====== 文章节选 ======
程美东: 政治文化,是丰富国家治理体系的“推动器”

此次新冠肺炎疫情来势汹汹,病毒传染性强、杀伤力大,目前又没有可以有效遏制的药物,所以一时间搞得人心惶惶。武汉封城,全国戒备,其造成的紧张无论是在时间长度上还是空间广度上,不仅是中国历史上所罕见,也是世界史所罕见。在党和政府的坚强领导下,在白衣天使们的奋力拼搏下,在全国人民的通力合作下,经过两个多月的紧张、细致、周密的抗疫战斗,我们基本取得阶段性成果。虽然我们现在还需要高度警惕,还需要科学防范,但无可争议的是,我们取得了重要的阶段性胜利。
====== 所列条目 ======
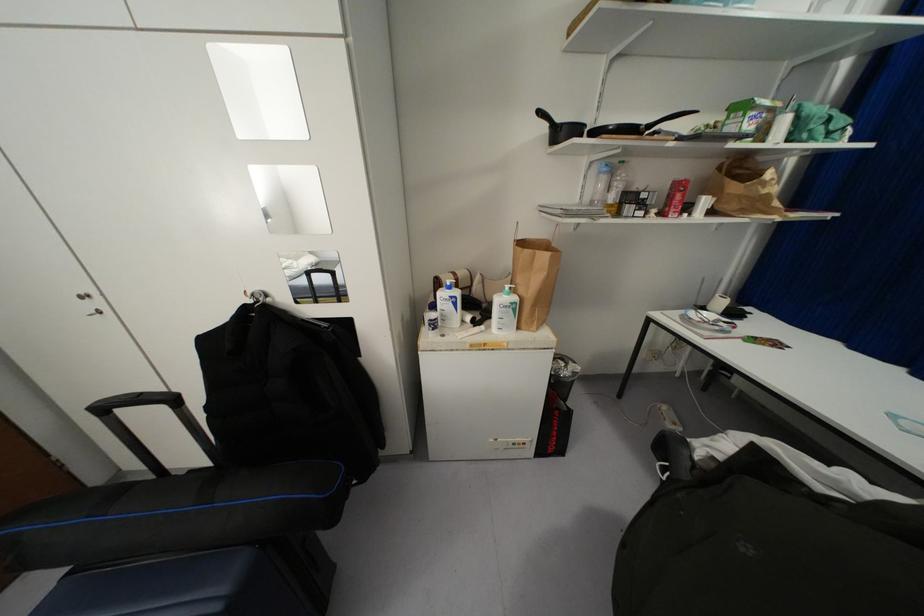
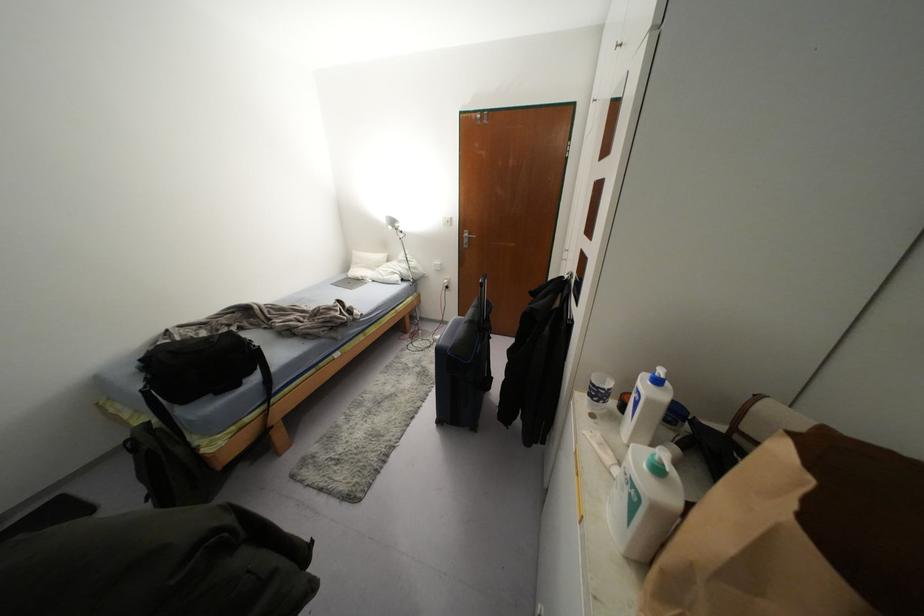
The first image is from the beginning of the video and the second image is from the end. How did the camera likely rotate when shooting the video?

The camera's rotation is toward left-down.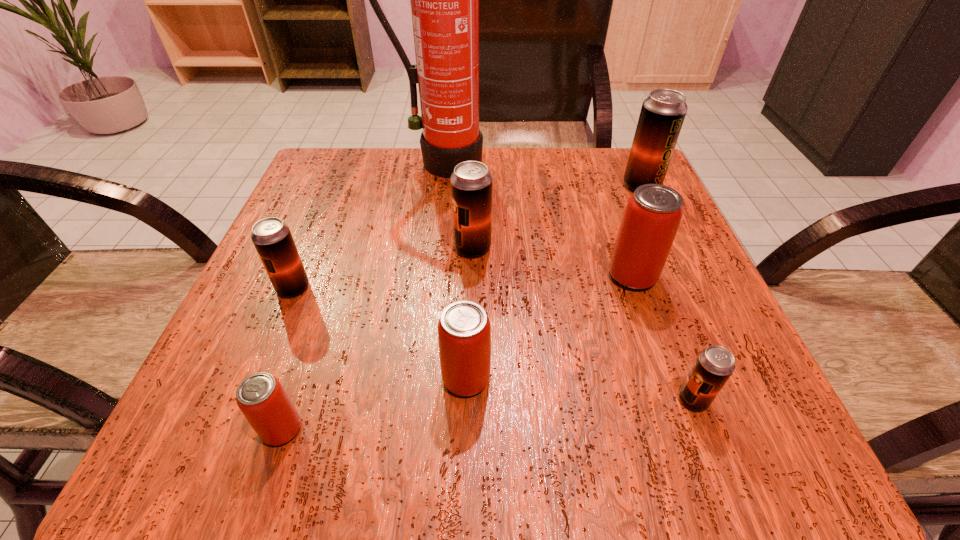
Locate an element on the screen. The width and height of the screenshot is (960, 540). the second nearest pink beer can is located at coordinates (464, 336).

The width and height of the screenshot is (960, 540). I want to click on the second smallest pink beer can, so click(x=464, y=336).

Where is `the leftmost pink beer can`? Image resolution: width=960 pixels, height=540 pixels. the leftmost pink beer can is located at coordinates (262, 399).

At what (x,y) coordinates should I click in order to perform the action: click on the second beer can from left to right. Please return your answer as a coordinate pair (x, y). This screenshot has height=540, width=960. Looking at the image, I should click on (262, 399).

Image resolution: width=960 pixels, height=540 pixels. What are the coordinates of `the nearest black beer can` in the screenshot? It's located at (714, 365).

Image resolution: width=960 pixels, height=540 pixels. I want to click on the smallest black beer can, so click(x=714, y=365).

This screenshot has height=540, width=960. I want to click on vacant region located on the front-facing side of the fire extinguisher, so click(x=434, y=227).

Locate an element on the screen. The height and width of the screenshot is (540, 960). free space located 0.210m on the front of the farthest black beer can is located at coordinates (678, 265).

At what (x,y) coordinates should I click in order to perform the action: click on free space located on the right of the rightmost pink beer can. Please return your answer as a coordinate pair (x, y). The height and width of the screenshot is (540, 960). Looking at the image, I should click on (703, 276).

Where is `vacant region located 0.160m on the back of the second black beer can from left to right`? The height and width of the screenshot is (540, 960). vacant region located 0.160m on the back of the second black beer can from left to right is located at coordinates (473, 188).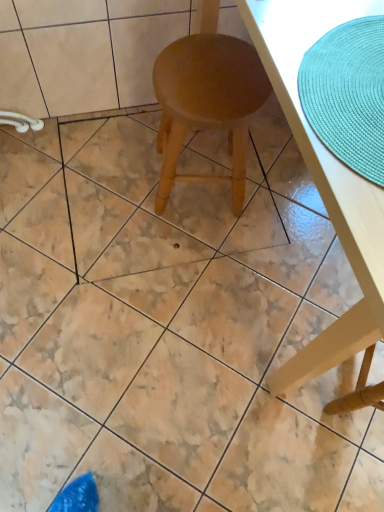
I want to click on spots to the right of light brown wood stool at center, so click(278, 201).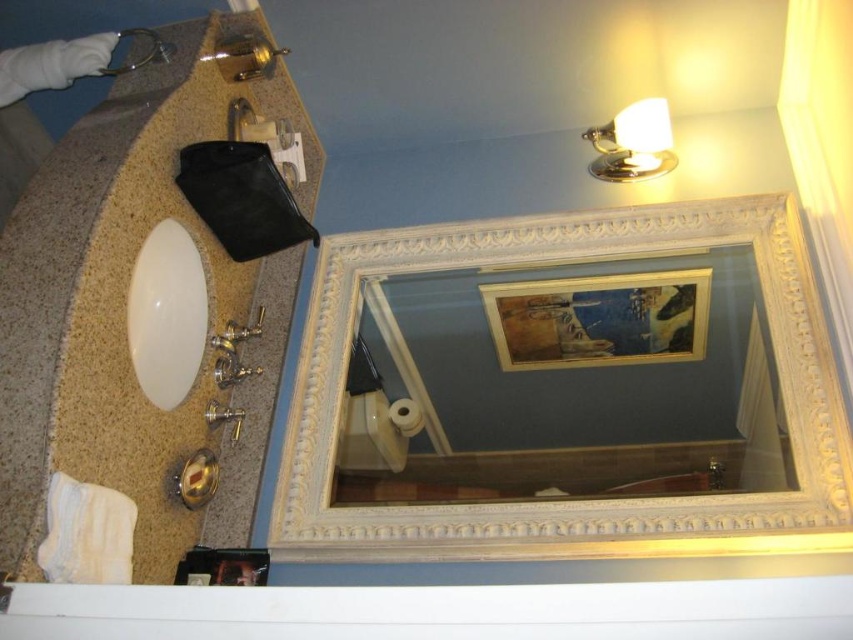
Question: Observing the image, what is the correct spatial positioning of white carved wood mirror at upper center in reference to white glossy sink at left?

Choices:
 (A) left
 (B) right

Answer: (B)

Question: Which is farther from the brushed metal faucet at upper left?

Choices:
 (A) white glossy sink at left
 (B) brushed metal faucet at lower center
 (C) white carved wood mirror at upper center

Answer: (B)

Question: Estimate the real-world distances between objects in this image. Which object is farther from the white glossy sink at left?

Choices:
 (A) brushed metal faucet at upper left
 (B) white carved wood mirror at upper center

Answer: (A)

Question: Is white glossy sink at left to the right of brushed metal faucet at lower center from the viewer's perspective?

Choices:
 (A) yes
 (B) no

Answer: (B)

Question: Which point appears farthest from the camera in this image?

Choices:
 (A) (721, 484)
 (B) (228, 122)
 (C) (151, 344)
 (D) (293, 428)

Answer: (B)

Question: Where is white carved wood mirror at upper center located in relation to brushed metal faucet at lower center in the image?

Choices:
 (A) left
 (B) right

Answer: (A)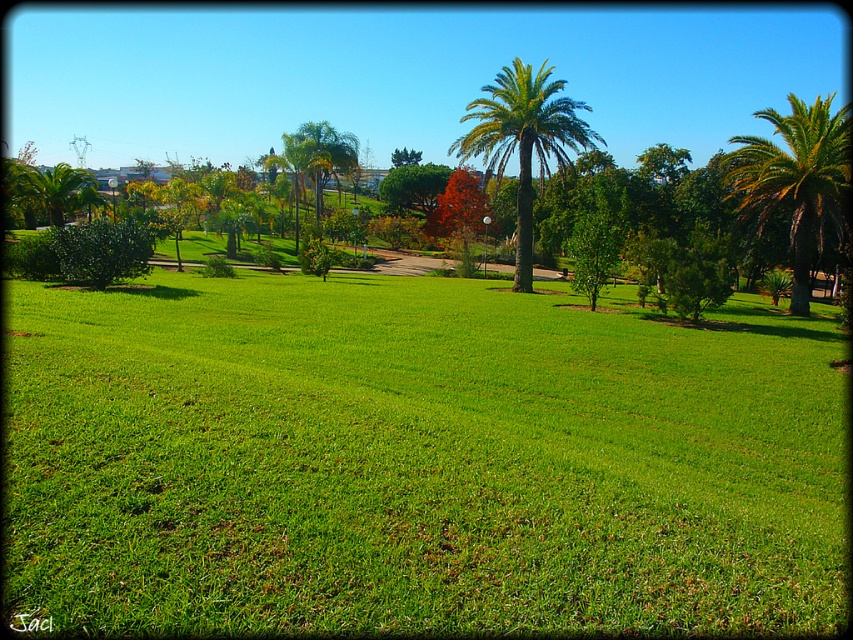
Question: Is green leafy palm tree at right bigger than green leafy palm at center?

Choices:
 (A) yes
 (B) no

Answer: (A)

Question: Estimate the real-world distances between objects in this image. Which object is closer to the green leafy palm tree at right?

Choices:
 (A) green leafy palm at center
 (B) green grass at center

Answer: (B)

Question: Can you confirm if green grass at center is bigger than green leafy palm at center?

Choices:
 (A) no
 (B) yes

Answer: (A)

Question: Which object is positioned farthest from the green leafy palm at center?

Choices:
 (A) green grass at center
 (B) green leafy palm tree at right

Answer: (B)

Question: Among these objects, which one is farthest from the camera?

Choices:
 (A) green grass at center
 (B) green leafy palm at center
 (C) green leafy palm tree at right

Answer: (B)

Question: Does green grass at center have a lesser width compared to green leafy palm at center?

Choices:
 (A) yes
 (B) no

Answer: (A)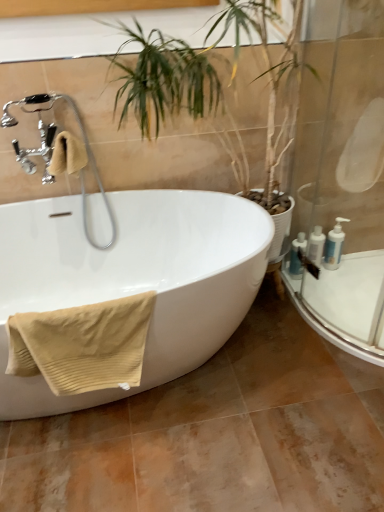
Where is `beige ribbed towel at left, the 1th bath towel from the back`? The width and height of the screenshot is (384, 512). beige ribbed towel at left, the 1th bath towel from the back is located at coordinates (67, 155).

What is the approximate width of white glossy bottle at right, the second toiletry from the left?

white glossy bottle at right, the second toiletry from the left, is 3.55 inches wide.

What do you see at coordinates (84, 153) in the screenshot? The width and height of the screenshot is (384, 512). I see `chrome/metallic faucet at upper left` at bounding box center [84, 153].

This screenshot has width=384, height=512. What do you see at coordinates (165, 78) in the screenshot?
I see `green leafy plant at center` at bounding box center [165, 78].

The width and height of the screenshot is (384, 512). Find the location of `beige ribbed towel at left, the 2th bath towel from the front`. beige ribbed towel at left, the 2th bath towel from the front is located at coordinates (67, 155).

Does white glossy pump bottles at right, the third toiletry in the left-to-right sequence, have a larger size compared to transparent glass shower door at right?

Actually, white glossy pump bottles at right, the third toiletry in the left-to-right sequence, might be smaller than transparent glass shower door at right.

From a real-world perspective, who is located higher, white glossy pump bottles at right, positioned as the first toiletry in right-to-left order, or transparent glass shower door at right?

transparent glass shower door at right is physically above.

From the image's perspective, is white glossy pump bottles at right, the third toiletry in the left-to-right sequence, over transparent glass shower door at right?

Actually, white glossy pump bottles at right, the third toiletry in the left-to-right sequence, appears below transparent glass shower door at right in the image.

Which object is more forward, white glossy pump bottles at right, positioned as the first toiletry in right-to-left order, or transparent glass shower door at right?

transparent glass shower door at right is more forward.

Based on their positions, is beige ribbed towel at lower left, which is the first bath towel from bottom to top, located to the left or right of beige ribbed towel at left, the 1th bath towel from the back?

beige ribbed towel at lower left, which is the first bath towel from bottom to top, is positioned on beige ribbed towel at left, the 1th bath towel from the back,'s right side.

How distant is beige ribbed towel at lower left, the second bath towel in the back-to-front sequence, from beige ribbed towel at left, the second bath towel when ordered from bottom to top?

beige ribbed towel at lower left, the second bath towel in the back-to-front sequence, is 29.71 inches from beige ribbed towel at left, the second bath towel when ordered from bottom to top.

Which point is more distant from viewer, [57,388] or [52,156]?

The point [52,156] is farther from the camera.

Is beige ribbed towel at lower left, the first bath towel from the front, oriented away from beige ribbed towel at left, which appears as the 1th bath towel when viewed from the top?

No, beige ribbed towel at left, which appears as the 1th bath towel when viewed from the top, is not at the back of beige ribbed towel at lower left, the first bath towel from the front.

Does beige ribbed towel at left, the 2th bath towel from the front, have a lesser height compared to green leafy plant at center?

Indeed, beige ribbed towel at left, the 2th bath towel from the front, has a lesser height compared to green leafy plant at center.

From a real-world perspective, who is located higher, beige ribbed towel at left, the 2th bath towel from the front, or green leafy plant at center?

beige ribbed towel at left, the 2th bath towel from the front, from a real-world perspective.

Looking at their sizes, would you say beige ribbed towel at left, the second bath towel when ordered from bottom to top, is wider or thinner than green leafy plant at center?

beige ribbed towel at left, the second bath towel when ordered from bottom to top, is thinner than green leafy plant at center.

Is beige ribbed towel at left, the 2th bath towel from the front, aimed at green leafy plant at center?

No, beige ribbed towel at left, the 2th bath towel from the front, is not facing towards green leafy plant at center.

Is there a large distance between white glossy bathtub at center and white glossy bottle at right, which is the 2th toiletry in right-to-left order?

Actually, white glossy bathtub at center and white glossy bottle at right, which is the 2th toiletry in right-to-left order, are a little close together.

Which point is more forward, (100, 253) or (319, 247)?

The point (100, 253) is more forward.

In order to click on bathtub in front of the white glossy bottle at right, the second toiletry from the left in this screenshot , I will do `click(133, 279)`.

Considering the positions of objects white glossy bottle at right, the second toiletry from the left, and green leafy plant at center in the image provided, who is more to the right, white glossy bottle at right, the second toiletry from the left, or green leafy plant at center?

Positioned to the right is white glossy bottle at right, the second toiletry from the left.

Considering the sizes of objects white glossy bottle at right, the second toiletry from the left, and green leafy plant at center in the image provided, who is bigger, white glossy bottle at right, the second toiletry from the left, or green leafy plant at center?

With larger size is green leafy plant at center.

Relative to green leafy plant at center, is white glossy bottle at right, which is the 2th toiletry in right-to-left order, in front or behind?

Clearly, white glossy bottle at right, which is the 2th toiletry in right-to-left order, is behind green leafy plant at center.

Is white glossy pump bottles at right, the third toiletry in the left-to-right sequence, wider than beige ribbed towel at left, which appears as the 1th bath towel when viewed from the top?

In fact, white glossy pump bottles at right, the third toiletry in the left-to-right sequence, might be narrower than beige ribbed towel at left, which appears as the 1th bath towel when viewed from the top.

Is white glossy pump bottles at right, positioned as the first toiletry in right-to-left order, oriented towards beige ribbed towel at left, which appears as the 1th bath towel when viewed from the top?

No, white glossy pump bottles at right, positioned as the first toiletry in right-to-left order, is not oriented towards beige ribbed towel at left, which appears as the 1th bath towel when viewed from the top.

Does white glossy pump bottles at right, the third toiletry in the left-to-right sequence, have a greater height compared to beige ribbed towel at left, which appears as the 1th bath towel when viewed from the top?

Yes.

Looking at the image, does white glossy pump bottles at right, the third toiletry in the left-to-right sequence, seem bigger or smaller compared to beige ribbed towel at left, the 1th bath towel from the back?

In the image, white glossy pump bottles at right, the third toiletry in the left-to-right sequence, appears to be smaller than beige ribbed towel at left, the 1th bath towel from the back.

Is point (99, 196) positioned behind point (374, 286)?

That is False.

Does white glossy bathtub at center have a greater height compared to transparent glass shower door at right?

No.

From the picture: Is white glossy bathtub at center inside or outside of transparent glass shower door at right?

white glossy bathtub at center is outside transparent glass shower door at right.

Which toiletry is the 2nd one when counting from the right side of the transparent glass shower door at right? Please provide its 2D coordinates.

[(334, 245)]

Locate an element on the screen. bath towel in front of the beige ribbed towel at left, the 1th bath towel from the back is located at coordinates (82, 344).

Looking at this image, considering their positions, is chrome/metallic faucet at upper left positioned further to white glossy bottle at right, which is the 2th toiletry in right-to-left order, than green leafy plant at center?

chrome/metallic faucet at upper left lies further to white glossy bottle at right, which is the 2th toiletry in right-to-left order, than the other object.

When comparing their distances from white glossy pump bottles at right, positioned as the first toiletry in right-to-left order, does white glossy bathtub at center or chrome/metallic faucet at upper left seem further?

chrome/metallic faucet at upper left.

Based on their spatial positions, is green leafy plant at center or beige ribbed towel at left, the second bath towel when ordered from bottom to top, closer to beige ribbed towel at lower left, the first bath towel from the front?

Among the two, beige ribbed towel at left, the second bath towel when ordered from bottom to top, is located nearer to beige ribbed towel at lower left, the first bath towel from the front.

Considering their positions, is green leafy plant at center positioned further to white glossy bottles at right, placed as the first toiletry when sorted from left to right, than beige ribbed towel at left, the second bath towel when ordered from bottom to top?

beige ribbed towel at left, the second bath towel when ordered from bottom to top, is positioned further to the anchor white glossy bottles at right, placed as the first toiletry when sorted from left to right.

From the image, which object appears to be nearer to beige ribbed towel at lower left, the first bath towel from the front, transparent glass shower door at right or green leafy plant at center?

green leafy plant at center.

When comparing their distances from green leafy plant at center, does chrome/metallic faucet at upper left or white glossy bottles at right, placed as the first toiletry when sorted from left to right, seem further?

white glossy bottles at right, placed as the first toiletry when sorted from left to right, lies further to green leafy plant at center than the other object.

Estimate the real-world distances between objects in this image. Which object is further from beige ribbed towel at lower left, the first bath towel from the front, chrome/metallic faucet at upper left or white glossy bathtub at center?

chrome/metallic faucet at upper left is further to beige ribbed towel at lower left, the first bath towel from the front.

When comparing their distances from beige ribbed towel at left, which appears as the 1th bath towel when viewed from the top, does white glossy bottles at right, the third toiletry from the right, or chrome/metallic faucet at upper left seem further?

Based on the image, white glossy bottles at right, the third toiletry from the right, appears to be further to beige ribbed towel at left, which appears as the 1th bath towel when viewed from the top.

The height and width of the screenshot is (512, 384). I want to click on bath towel between beige ribbed towel at left, the second bath towel when ordered from bottom to top, and white glossy pump bottles at right, the third toiletry in the left-to-right sequence, from left to right, so click(x=82, y=344).

Find the location of `bathtub between chrome/metallic faucet at upper left and white glossy pump bottles at right, the third toiletry in the left-to-right sequence, from left to right`. bathtub between chrome/metallic faucet at upper left and white glossy pump bottles at right, the third toiletry in the left-to-right sequence, from left to right is located at coordinates (133, 279).

Where is `bathtub positioned between green leafy plant at center and white glossy bottle at right, which is the 2th toiletry in right-to-left order, from near to far`? bathtub positioned between green leafy plant at center and white glossy bottle at right, which is the 2th toiletry in right-to-left order, from near to far is located at coordinates (133, 279).

What are the coordinates of `houseplant between chrome/metallic faucet at upper left and transparent glass shower door at right` in the screenshot? It's located at [165, 78].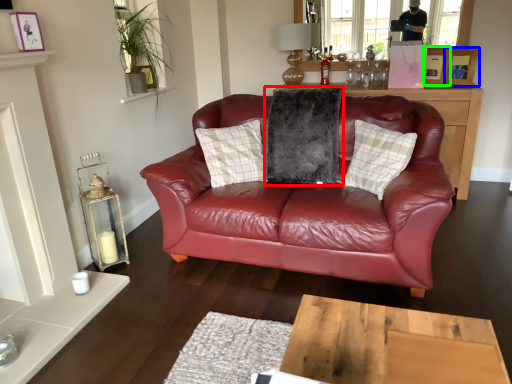
Question: Considering the real-world distances, which object is farthest from pillow (highlighted by a red box)? picture frame (highlighted by a blue box) or picture frame (highlighted by a green box)?

Choices:
 (A) picture frame
 (B) picture frame

Answer: (A)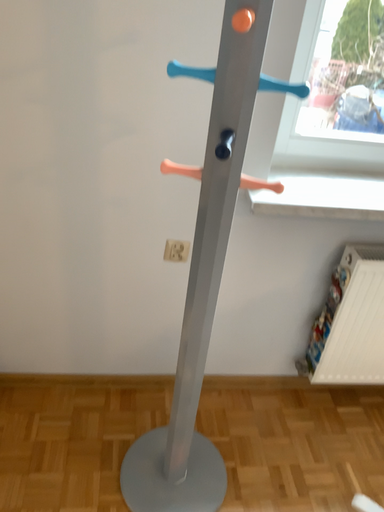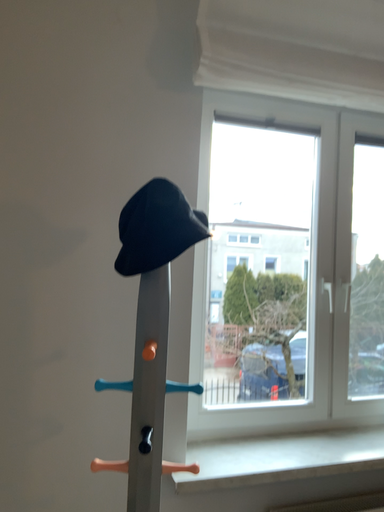
Question: How did the camera likely rotate when shooting the video?

Choices:
 (A) rotated downward
 (B) rotated upward

Answer: (B)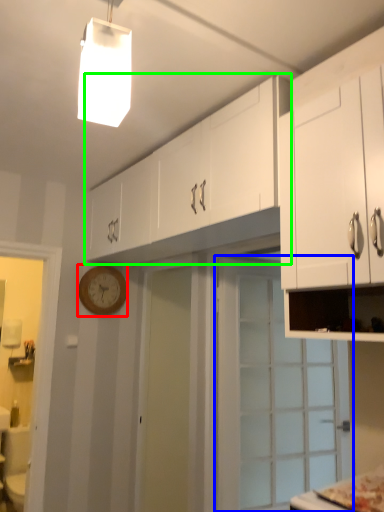
Question: Estimate the real-world distances between objects in this image. Which object is farther from clock (highlighted by a red box), door (highlighted by a blue box) or cabinetry (highlighted by a green box)?

Choices:
 (A) door
 (B) cabinetry

Answer: (A)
======
任务事项 1:
请照原文抄写节选中的一段：从含有“此次新冠肺炎疫情来势汹汹,病”的地方开始，到“我们取得了重要的阶段性胜利。”为止。
任务事项 2:
据节选所述，经过多长时间的抗疫战斗，我们基本取得了阶段性成果？
上面的条目在此不起任何作用。

任务答案 1:
此次新冠肺炎疫情来势汹汹,病毒传染性强、杀伤力大,目前又没有可以有效遏制的药物,所以一时间搞得人心惶惶。武汉封城,全国戒备,其造成的紧张无论是在时间长度上还是空间广度上,不仅是中国历史上所罕见,也是世界史所罕见。在党和政府的坚强领导下,在白衣天使们的奋力拼搏下,在全国人民的通力合作下,经过两个多月的紧张、细致、周密的抗疫战斗,我们基本取得阶段性成果。虽然我们现在还需要高度警惕,还需要科学防范,但无可争议的是,我们取得了重要的阶段性胜利。

任务答案 2:
两个多月。